DOCUMENT EXTRACT:
Choose the school, not the program is a piece of advice that comes up a fair amount when student athletes are picking schools.

 

At Albemarle’s signing day Wednesday, where the schools selected were top notch institutions like Stanford, Ohio State, Virginia Tech and VMI it’s clear that that advice or some version of it got through to the latest group of Patriots to select their college destinations.

 

Kelsey Myers will head to Stanford to play women’s lacrosse, Daniel Starr made things official with Virginia Tech’s men’s soccer program, Tim Lindenbaum joins VMI’s lacrosse program and Bri Knight will row for Ohio State.

 

In fact, for one of them — Myers — it was about getting the program to look at her once she’d figured out she wanted to be at Stanford.

 

“I wanted a school like UVa but I didn’t want to be at home,” Myers said. “I wanted great athletics and great academics so Stanford was the perfect blend. Getting Stanford to look at me, to want me and to offer me was the hardest part. When they told me they wanted me to come it was a no-brainer.”

 

Myers, a first team All-State selection in Class 5 and first team All-Region 5D, heads to a program that won the first Pac 12 championship this spring and qualified for the NCAA tournament. Myers, who has also starred during field hockey season for the Patriots while earning Jefferson District player of the year honors, is thrilled to join a program on the rise, even if it is across the country from the place she’s called home since birth.

 

“Everyone always asks me what it’s like to go across the country but when you’re there it just feels like home,” Myers said. “I justify it by saying it’s like I’m going to New York. It’s a six-hour drive except it’s on a plane.”

 

Daniel Starr holds a similar local loyalty, having started playing soccer locally with SOCA’s Hotshots program at three years old, but he won’t go nearly as far as Myers, heading south to Virginia Tech.

(Dataset entries)

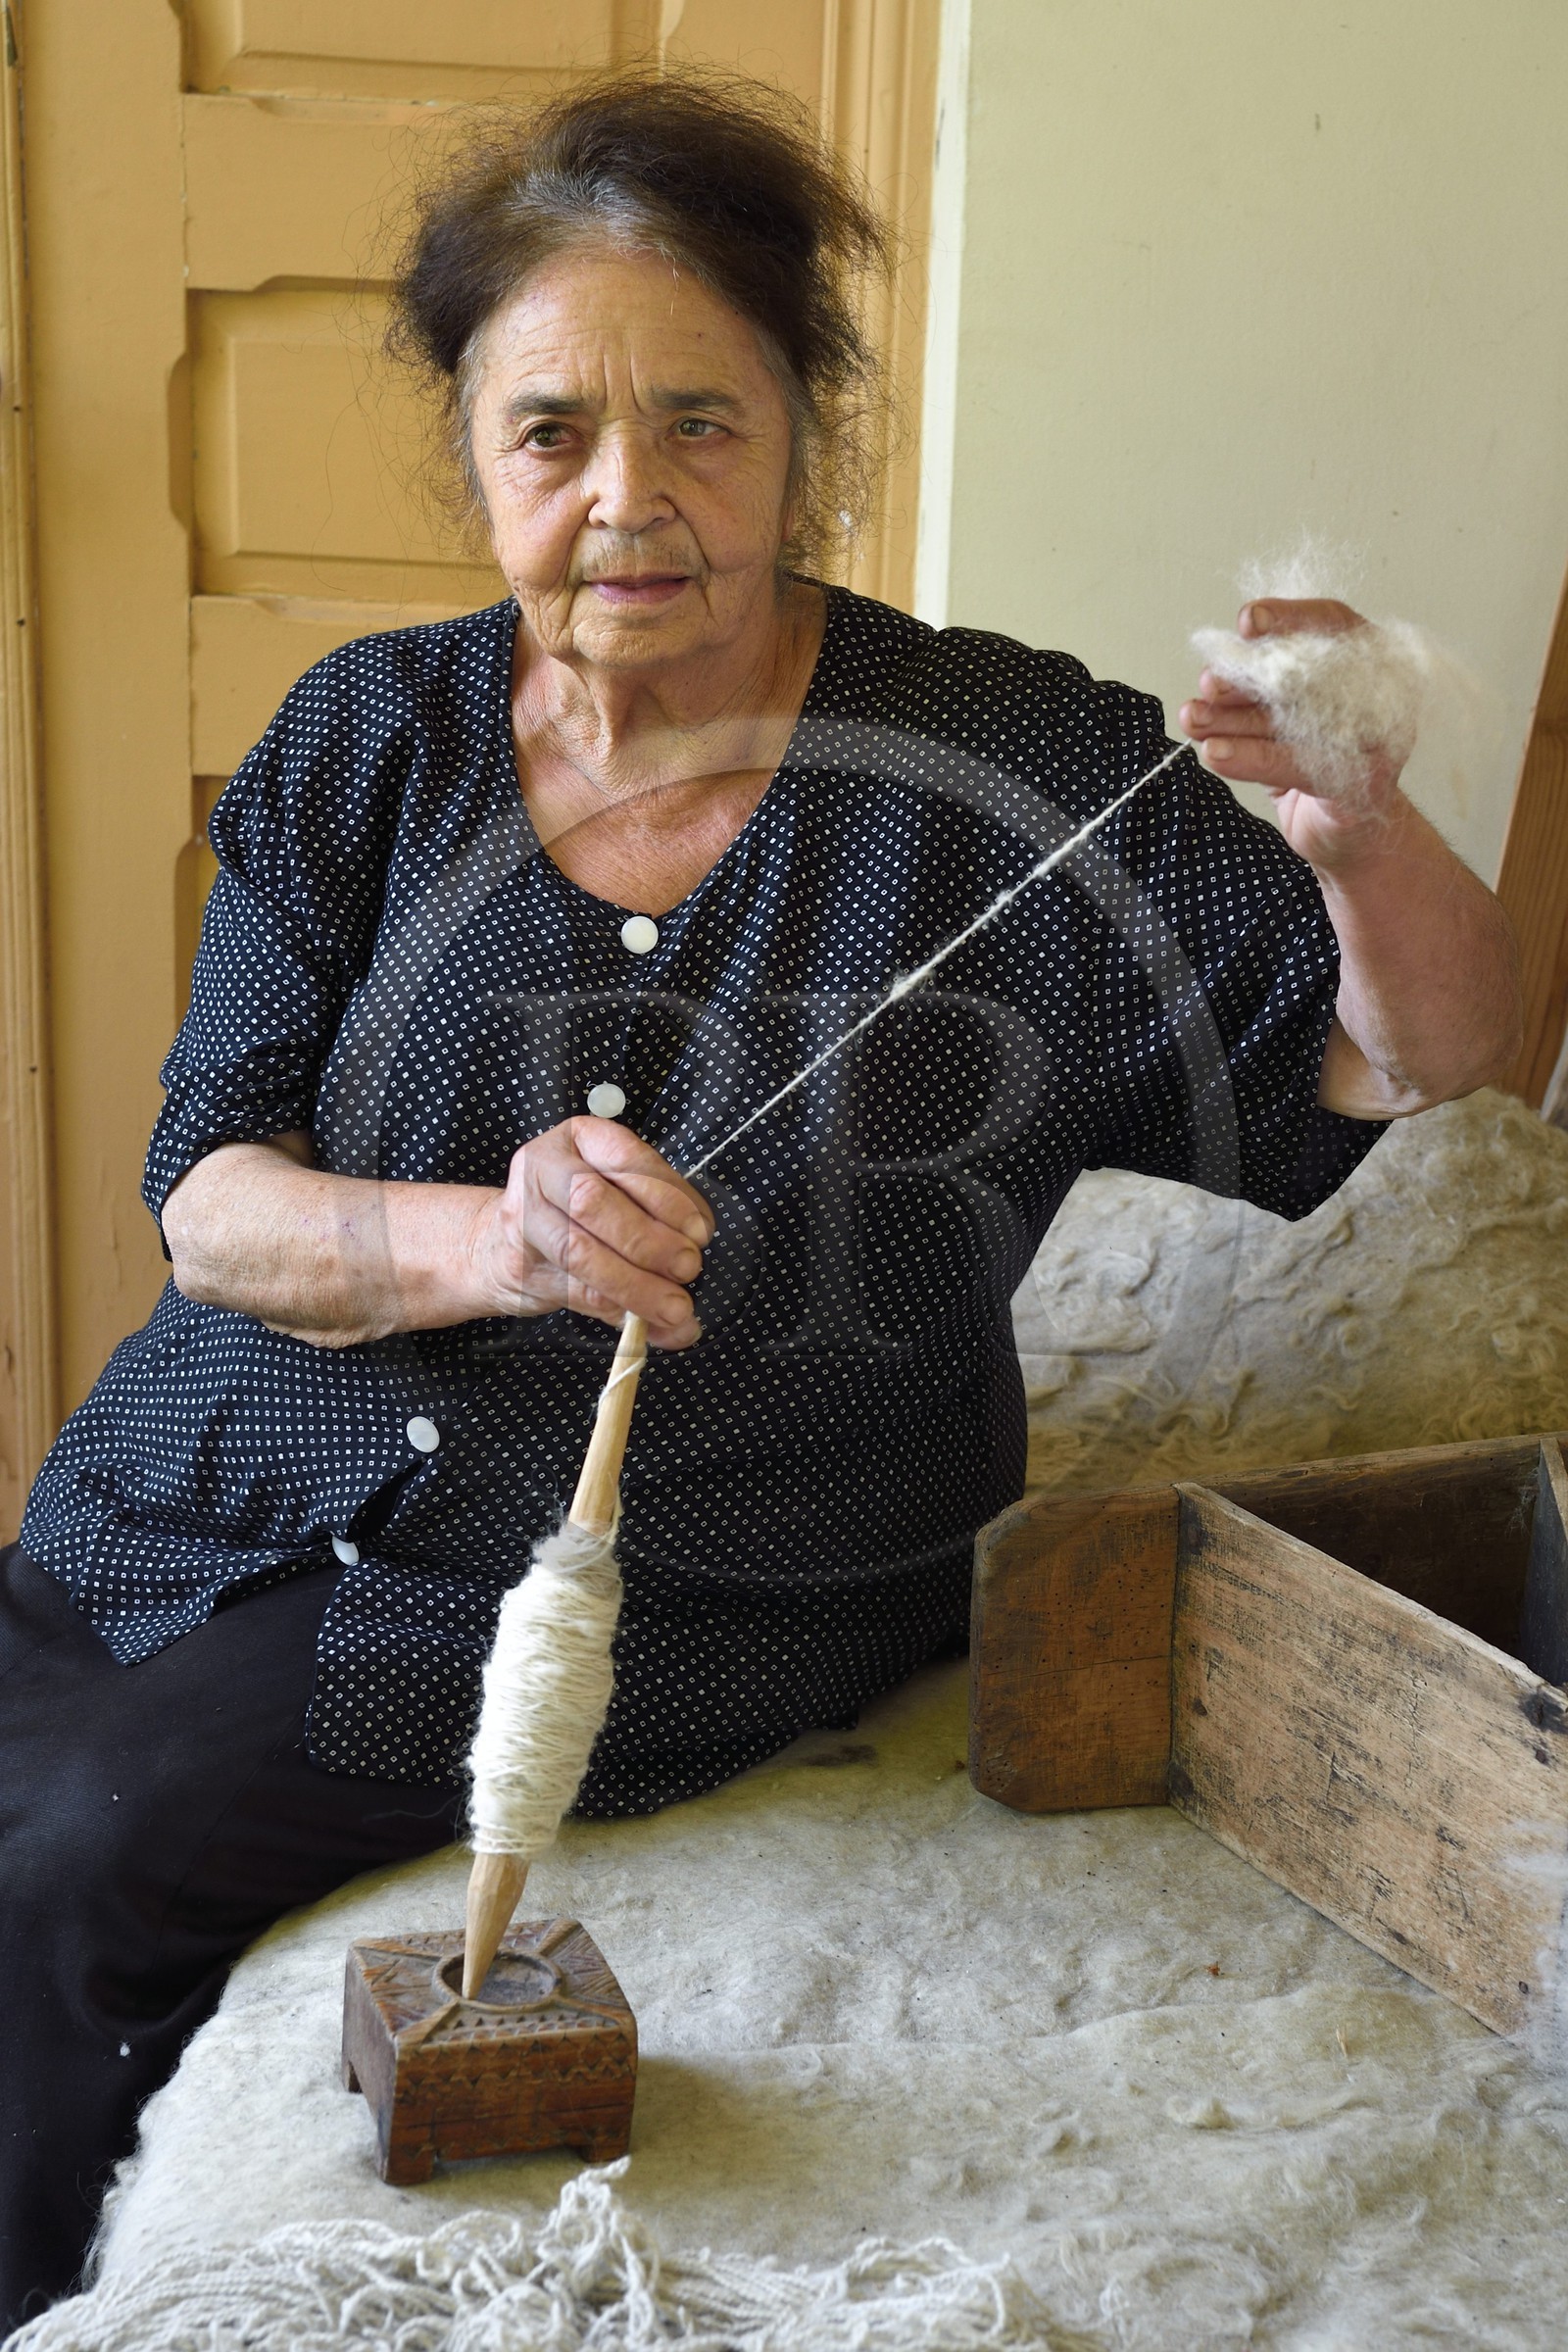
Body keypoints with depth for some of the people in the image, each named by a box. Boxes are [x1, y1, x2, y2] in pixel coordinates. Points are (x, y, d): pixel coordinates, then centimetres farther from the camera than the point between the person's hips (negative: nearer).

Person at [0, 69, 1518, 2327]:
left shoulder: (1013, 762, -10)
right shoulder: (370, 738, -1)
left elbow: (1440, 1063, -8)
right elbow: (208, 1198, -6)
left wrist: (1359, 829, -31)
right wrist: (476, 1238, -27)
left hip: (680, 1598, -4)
---
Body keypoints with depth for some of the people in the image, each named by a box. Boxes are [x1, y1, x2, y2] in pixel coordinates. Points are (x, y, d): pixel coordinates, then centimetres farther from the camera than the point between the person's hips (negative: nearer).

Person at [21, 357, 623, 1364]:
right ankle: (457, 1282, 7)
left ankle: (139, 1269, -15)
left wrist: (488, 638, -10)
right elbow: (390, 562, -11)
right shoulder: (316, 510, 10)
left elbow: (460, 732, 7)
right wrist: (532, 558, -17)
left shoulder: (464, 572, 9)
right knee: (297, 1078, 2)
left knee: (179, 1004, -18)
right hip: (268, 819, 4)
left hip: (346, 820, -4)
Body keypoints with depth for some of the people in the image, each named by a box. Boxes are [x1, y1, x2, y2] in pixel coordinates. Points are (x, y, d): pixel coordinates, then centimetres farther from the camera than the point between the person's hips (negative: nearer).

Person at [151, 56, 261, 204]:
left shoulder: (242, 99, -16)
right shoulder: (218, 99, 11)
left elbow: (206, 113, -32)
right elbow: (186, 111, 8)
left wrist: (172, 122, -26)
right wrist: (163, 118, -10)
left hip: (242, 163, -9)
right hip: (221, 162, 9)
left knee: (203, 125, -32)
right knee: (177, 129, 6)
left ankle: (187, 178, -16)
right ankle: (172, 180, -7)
==
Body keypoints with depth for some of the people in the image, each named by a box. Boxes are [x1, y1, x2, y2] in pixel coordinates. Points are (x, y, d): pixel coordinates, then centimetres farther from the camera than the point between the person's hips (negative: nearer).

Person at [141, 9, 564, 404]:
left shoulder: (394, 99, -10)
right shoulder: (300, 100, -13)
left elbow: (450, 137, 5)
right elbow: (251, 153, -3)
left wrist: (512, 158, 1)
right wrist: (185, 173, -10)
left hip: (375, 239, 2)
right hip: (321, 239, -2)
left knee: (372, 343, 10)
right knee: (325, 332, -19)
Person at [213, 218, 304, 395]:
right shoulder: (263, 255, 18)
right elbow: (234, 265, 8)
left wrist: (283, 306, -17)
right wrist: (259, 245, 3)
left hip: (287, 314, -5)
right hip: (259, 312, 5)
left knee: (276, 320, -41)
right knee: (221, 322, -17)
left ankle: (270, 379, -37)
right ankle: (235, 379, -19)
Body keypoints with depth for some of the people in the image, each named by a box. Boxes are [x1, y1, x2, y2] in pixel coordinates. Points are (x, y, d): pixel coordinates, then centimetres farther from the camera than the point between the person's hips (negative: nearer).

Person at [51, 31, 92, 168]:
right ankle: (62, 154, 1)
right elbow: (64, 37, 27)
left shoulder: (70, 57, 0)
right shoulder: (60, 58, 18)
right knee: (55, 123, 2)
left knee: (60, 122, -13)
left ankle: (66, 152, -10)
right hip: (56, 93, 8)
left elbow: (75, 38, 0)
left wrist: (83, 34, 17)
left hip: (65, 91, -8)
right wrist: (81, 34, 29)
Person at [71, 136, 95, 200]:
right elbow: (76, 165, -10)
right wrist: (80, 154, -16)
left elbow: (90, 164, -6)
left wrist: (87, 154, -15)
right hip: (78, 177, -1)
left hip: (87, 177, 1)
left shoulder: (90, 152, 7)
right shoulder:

TASKS:
[1] In the dataset rows, rewrite the stretch that begins with the line containing "right wrist: (163, 118, -10)" and ends with the line containing "right ankle: (172, 180, -7)", including both of those lines. Multiply every keypoint coordinate and depth value by 0.7 and round to whole numbers, with halves rounded up.
[2] Continue the article about Albemarle's signing day from where it stops.

ANSWERS TO THE TASKS:
[1]
right wrist: (114, 83, -7)
left hip: (169, 114, -6)
right hip: (155, 113, 6)
left knee: (142, 88, -22)
right knee: (124, 90, 4)
left ankle: (131, 125, -11)
right ankle: (120, 126, -5)

[2]
 

“It was a challenging decision because you’re spending the next four years of your life there,” Starr said. “But I felt like it was the right decision because I went on a visit, I liked the team, the coaches and the environment.”

 

Starr scored 33 goals a year ago and led the Patriots to a Class 5A state championship while earning the Class 5A state player of the year award. He’ll rejoin former teammate Brendan Moyers, who Starr won a title with as a freshman at Albemarle.

 

“It feels more comforting (having Moyers there),” Starr said.

 

Bri Knight, meanwhile, heads to Ohio State where she’ll row for the Buckeyes. Knight was the doubles crew bronze medalist at the Scholastic Rowing Association of America along with Emmie Wuensch in the spring. Now she’ll join a top level rowing program that includes international standouts as well as producing a pair of All-Americans last season.

 

Knight isn’t the first area rower to join the Buckeyes’ program, as Carolyn Schneller went to Columbus back in 2012 from Western Albemarle. Knight is tall, which is a key initial advantage in rowing and she was happy to enjoy that advantage from the start.

 

“People ask me if I play volleyball or basketball but I’ve never really been good at ball sports,” Knight said. “To be able to go into a sport and automatically have an advantage was really nice and there’s just something about crew that’s different from other sport.”

 

Lindenbaum heads to VMI after emerging as one the area’s top longstick midfielders. He’s been part of a rebuilding stint at Albemarle and he’s been a major bright spot during that stretch as a lockdown defender who picked up 42 ground balls last year, handled the win on faceoffs and covered the opposition’s top midfield threat.

 

“Albemarle has helped me a lot — Coach (Dave) King I have nothing but respect for him, he always pushes me to be the best person I can be,” Lindenbaum said. “He’s been a really good role model.”

 

Picking VMI and it’s unique culture came naturally to the Albemarle senior as he comes from a military family.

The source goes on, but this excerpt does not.